Custer's Ghost: The Electronic Music of Kyle Gann (Monroe Street msm 60104)
Contains:
Fractured Paradise
How Miraculous Things Happen
Superparticular Woman
So Many Little Dyings
Ghost Town
Custer and Sitting Bull

"Because just intonation sounds out of tune to listeners accustomed to Western musical practice, they may need a few minutes to adjust their ears to Gann's tunings. But the effort is worth it - beneath the piece's shiny surfaces is real gold, the kind that makes us want to listen again and again.... Surely those are triads, and yet not quite major or minor ones, but somewhere in between. Rhythms that initially seem to be quarter and eighth notes refuse to come out squarely on the beat. The pulse seems steady at first, until you try to tap. Do we have one foot too many or too few?.... Custer and Sitting Bull... is as disturbing as any musical-political work in recent memory, for its riveting emotional portrayal of Custer, Sitting Bull, and the events surrounding them." Noah Creshevsky, Institute for Studies in American Music Newsletter

Other Places by pianist Lois Svard (Lovely Music LCD 3052)

** What the exercise asks **
Write the next part of the Kyle Gann discography, picking up right after its last line.

** Stored records **
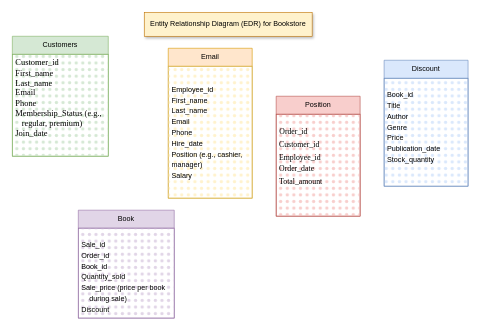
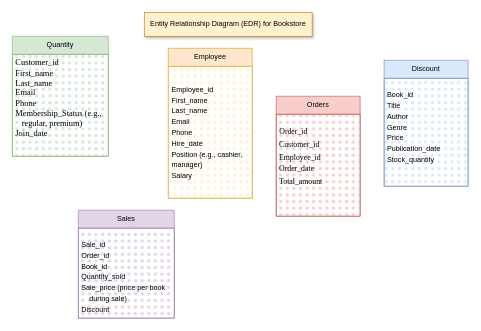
  <mxCell id="0" />
  <mxCell id="1" parent="0" />
- <mxCell id="2" value="Customers" style="swimlane;fontStyle=0;childLayout=stackLayout;horizontal=1;startSize=30;horizontalStack=0;resizeParent=1;resizeParentMax=0;resizeLast=0;collapsible=1;marginBottom=0;whiteSpace=wrap;html=1;fillColor=#d5e8d4;strokeColor=#82b366;" vertex="1" parent="1"><mxGeometry x="20" y="60" width="160" height="200" as="geometry" /></mxCell>
+ <mxCell id="2" value="Quantity" style="swimlane;fontStyle=0;childLayout=stackLayout;horizontal=1;startSize=30;horizontalStack=0;resizeParent=1;resizeParentMax=0;resizeLast=0;collapsible=1;marginBottom=0;whiteSpace=wrap;html=1;fillColor=#d5e8d4;strokeColor=#82b366;" vertex="1" parent="1"><mxGeometry x="20" y="60" width="160" height="200" as="geometry" /></mxCell>
  <mxCell id="3" value="&lt;font style=&quot;font-size: 14px;&quot; face=&quot;Times New Roman&quot;&gt;&amp;nbsp;Customer_id&amp;nbsp;&lt;/font&gt;&lt;div&gt;&lt;font style=&quot;font-size: 14px;&quot; face=&quot;Times New Roman&quot;&gt;&amp;nbsp;First_name&lt;br&gt;&amp;nbsp;Last_name&lt;br&gt;&amp;nbsp;Email&lt;/font&gt;&lt;/div&gt;&lt;div&gt;&lt;font style=&quot;font-size: 14px;&quot; face=&quot;Times New Roman&quot;&gt;&amp;nbsp;Phone&lt;br&gt;&amp;nbsp;Membership_Status (e.g.,&amp;nbsp; &amp;nbsp; &amp;nbsp; &amp;nbsp; regular, premium)&lt;br&gt;&amp;nbsp;Join_date&lt;/font&gt;&lt;/div&gt;" style="text;whiteSpace=wrap;html=1;fillColor=#d5e8d4;strokeColor=#82b366;fillStyle=dots;" vertex="1" parent="2"><mxGeometry y="30" width="160" height="170" as="geometry" /></mxCell>
- <mxCell id="4" value="Email" style="swimlane;fontStyle=0;childLayout=stackLayout;horizontal=1;startSize=30;horizontalStack=0;resizeParent=1;resizeParentMax=0;resizeLast=0;collapsible=1;marginBottom=0;whiteSpace=wrap;html=1;fillColor=#ffe6cc;strokeColor=#d79b00;" vertex="1" parent="1"><mxGeometry x="280" y="80" width="140" height="250" as="geometry" /></mxCell>
+ <mxCell id="4" value="Employee" style="swimlane;fontStyle=0;childLayout=stackLayout;horizontal=1;startSize=30;horizontalStack=0;resizeParent=1;resizeParentMax=0;resizeLast=0;collapsible=1;marginBottom=0;whiteSpace=wrap;html=1;fillColor=#ffe6cc;strokeColor=#d79b00;" vertex="1" parent="1"><mxGeometry x="280" y="80" width="140" height="250" as="geometry" /></mxCell>
  <mxCell id="5" value="&lt;p style=&quot;line-height: 150%;&quot;&gt;&lt;font face=&quot;Helvetica&quot; style=&quot;font-size: 12px;&quot;&gt;&lt;span style=&quot;background-color: initial; text-align: justify;&quot;&gt;Employee_id&lt;/span&gt;&lt;span style=&quot;background-color: initial; text-align: justify;&quot;&gt;&amp;nbsp;&lt;/span&gt;&lt;br&gt;&lt;span style=&quot;background-color: initial;&quot;&gt;First_name&lt;/span&gt;&lt;br&gt;&lt;span style=&quot;background-color: initial;&quot;&gt;Last_name&lt;/span&gt;&lt;br&gt;&lt;span style=&quot;background-color: initial;&quot;&gt;Email&lt;/span&gt;&lt;br&gt;&lt;span style=&quot;background-color: initial;&quot;&gt;Phone&lt;/span&gt;&lt;br&gt;&lt;span style=&quot;background-color: initial;&quot;&gt;Hire_date&lt;/span&gt;&lt;br&gt;&lt;span style=&quot;background-color: initial;&quot;&gt;Position&lt;/span&gt;&lt;span style=&quot;background-color: initial;&quot;&gt;&amp;nbsp;(e.g., cashier, manager)&lt;/span&gt;&lt;br&gt;&lt;span style=&quot;background-color: initial;&quot;&gt;Salary&lt;/span&gt;&lt;/font&gt;&lt;/p&gt;" style="text;strokeColor=#d6b656;fillColor=#fff2cc;align=left;verticalAlign=middle;spacingLeft=4;spacingRight=4;overflow=hidden;points=[[0,0.5],[1,0.5]];portConstraint=eastwest;rotatable=0;whiteSpace=wrap;html=1;fillStyle=dots;" vertex="1" parent="4"><mxGeometry y="30" width="140" height="220" as="geometry" /></mxCell>
  <mxCell id="6" value="Discount" style="swimlane;fontStyle=0;childLayout=stackLayout;horizontal=1;startSize=30;horizontalStack=0;resizeParent=1;resizeParentMax=0;resizeLast=0;collapsible=1;marginBottom=0;whiteSpace=wrap;html=1;fillColor=#dae8fc;strokeColor=#6c8ebf;" vertex="1" parent="1"><mxGeometry x="640" y="100" width="140" height="210" as="geometry" /></mxCell>
  <mxCell id="7" value="&lt;p style=&quot;line-height: 150%;&quot;&gt;&amp;nbsp;Book_id&amp;nbsp;&lt;br&gt;&amp;nbsp;Title&lt;br&gt;&amp;nbsp;Author&lt;br&gt;&amp;nbsp;Genre&lt;br&gt;&amp;nbsp;Price&lt;br&gt;&amp;nbsp;Publication_date&lt;br&gt;&amp;nbsp;Stock_quantity&lt;/p&gt;" style="text;whiteSpace=wrap;html=1;align=left;fillColor=#dae8fc;strokeColor=#6c8ebf;fillStyle=dots;" vertex="1" parent="6"><mxGeometry y="30" width="140" height="180" as="geometry" /></mxCell>
- <mxCell id="8" value="Book" style="swimlane;fontStyle=0;childLayout=stackLayout;horizontal=1;startSize=30;horizontalStack=0;resizeParent=1;resizeParentMax=0;resizeLast=0;collapsible=1;marginBottom=0;whiteSpace=wrap;html=1;fillColor=#e1d5e7;strokeColor=#9673a6;" vertex="1" parent="1"><mxGeometry x="130" y="350" width="160" height="180" as="geometry" /></mxCell>
+ <mxCell id="8" value="Sales" style="swimlane;fontStyle=0;childLayout=stackLayout;horizontal=1;startSize=30;horizontalStack=0;resizeParent=1;resizeParentMax=0;resizeLast=0;collapsible=1;marginBottom=0;whiteSpace=wrap;html=1;fillColor=#e1d5e7;strokeColor=#9673a6;" vertex="1" parent="1"><mxGeometry x="130" y="350" width="160" height="180" as="geometry" /></mxCell>
  <mxCell id="9" value="&lt;p style=&quot;line-height: 150%;&quot;&gt;&amp;nbsp;Sale_id&lt;br&gt;&amp;nbsp;Order_id&amp;nbsp;&lt;br&gt;&amp;nbsp;Book_id&amp;nbsp;&lt;br&gt;&amp;nbsp;Quantity_sold&lt;br&gt;&amp;nbsp;Sale_price (price per book&amp;nbsp; &amp;nbsp; &amp;nbsp; &amp;nbsp; &amp;nbsp;during sale)&lt;br&gt;&amp;nbsp;Discount&lt;/p&gt;" style="text;whiteSpace=wrap;html=1;fillColor=#e1d5e7;strokeColor=#9673a6;fillStyle=dots;" vertex="1" parent="8"><mxGeometry y="30" width="160" height="150" as="geometry" /></mxCell>
- <mxCell id="10" value="Position" style="swimlane;fontStyle=0;childLayout=stackLayout;horizontal=1;startSize=30;horizontalStack=0;resizeParent=1;resizeParentMax=0;resizeLast=0;collapsible=1;marginBottom=0;whiteSpace=wrap;html=1;fillColor=#f8cecc;strokeColor=#b85450;" vertex="1" parent="1"><mxGeometry x="460" y="160" width="140" height="200" as="geometry" /></mxCell>
+ <mxCell id="10" value="Orders" style="swimlane;fontStyle=0;childLayout=stackLayout;horizontal=1;startSize=30;horizontalStack=0;resizeParent=1;resizeParentMax=0;resizeLast=0;collapsible=1;marginBottom=0;whiteSpace=wrap;html=1;fillColor=#f8cecc;strokeColor=#b85450;" vertex="1" parent="1"><mxGeometry x="460" y="160" width="140" height="200" as="geometry" /></mxCell>
  <mxCell id="11" value="&lt;p style=&quot;line-height: 160%; font-size: 13px;&quot;&gt;&amp;nbsp;&lt;font style=&quot;font-size: 13px;&quot; face=&quot;Times New Roman&quot;&gt;Order_id&amp;nbsp;&lt;br&gt;&amp;nbsp;Customer_id&amp;nbsp;&lt;br&gt;&amp;nbsp;Employee_id&amp;nbsp;&lt;br&gt;&amp;nbsp;Order_date&lt;br&gt;&amp;nbsp;Total_amount&lt;/font&gt;&lt;/p&gt;" style="text;whiteSpace=wrap;html=1;fillColor=#f8cecc;strokeColor=#b85450;fillStyle=dots;" vertex="1" parent="10"><mxGeometry y="30" width="140" height="170" as="geometry" /></mxCell>
  <mxCell id="12" value="Entity Relationship Diagram (EDR) for Bookstore" style="rounded=0;whiteSpace=wrap;html=1;fillColor=#fff2cc;fillStyle=auto;strokeColor=#BD7000;fontColor=#000000;shadow=1;" vertex="1" parent="1"><mxGeometry x="240" y="20" width="280" height="40" as="geometry" /></mxCell>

** Response to this task **
Contains:
Desert Sonata by Kyle Gann
Variations on the Orange Cycle by Elodie Lauten
Trapani Stream by Jerry Hunt

"Here we have a wonderfully inventive, two-movement work with a grand architecture, sweeping gestures, and a direct appeal to a tradition.... The piece incorporates fiendishly difficult rhythmic relations derived from the music of Conlon Nancarrow, a poetic ambience related to the Southwestern 'desert music' of Peter Garland, and a harmonic practice that is able to accept Native American hymn tunes (as Ives did the Protestant music of his upbringing; this sonata's second movement made me think of 'Thoreau' from the Concord Sonata).... The tornado of a 41/16 passacaglia that ends the first movement is a wonder to behold.... a major contribution to the piano literature." Robert Carl, Fanfare Magazine

Pick It Up by the Relache Ensemble (Monroe Street msm 60102)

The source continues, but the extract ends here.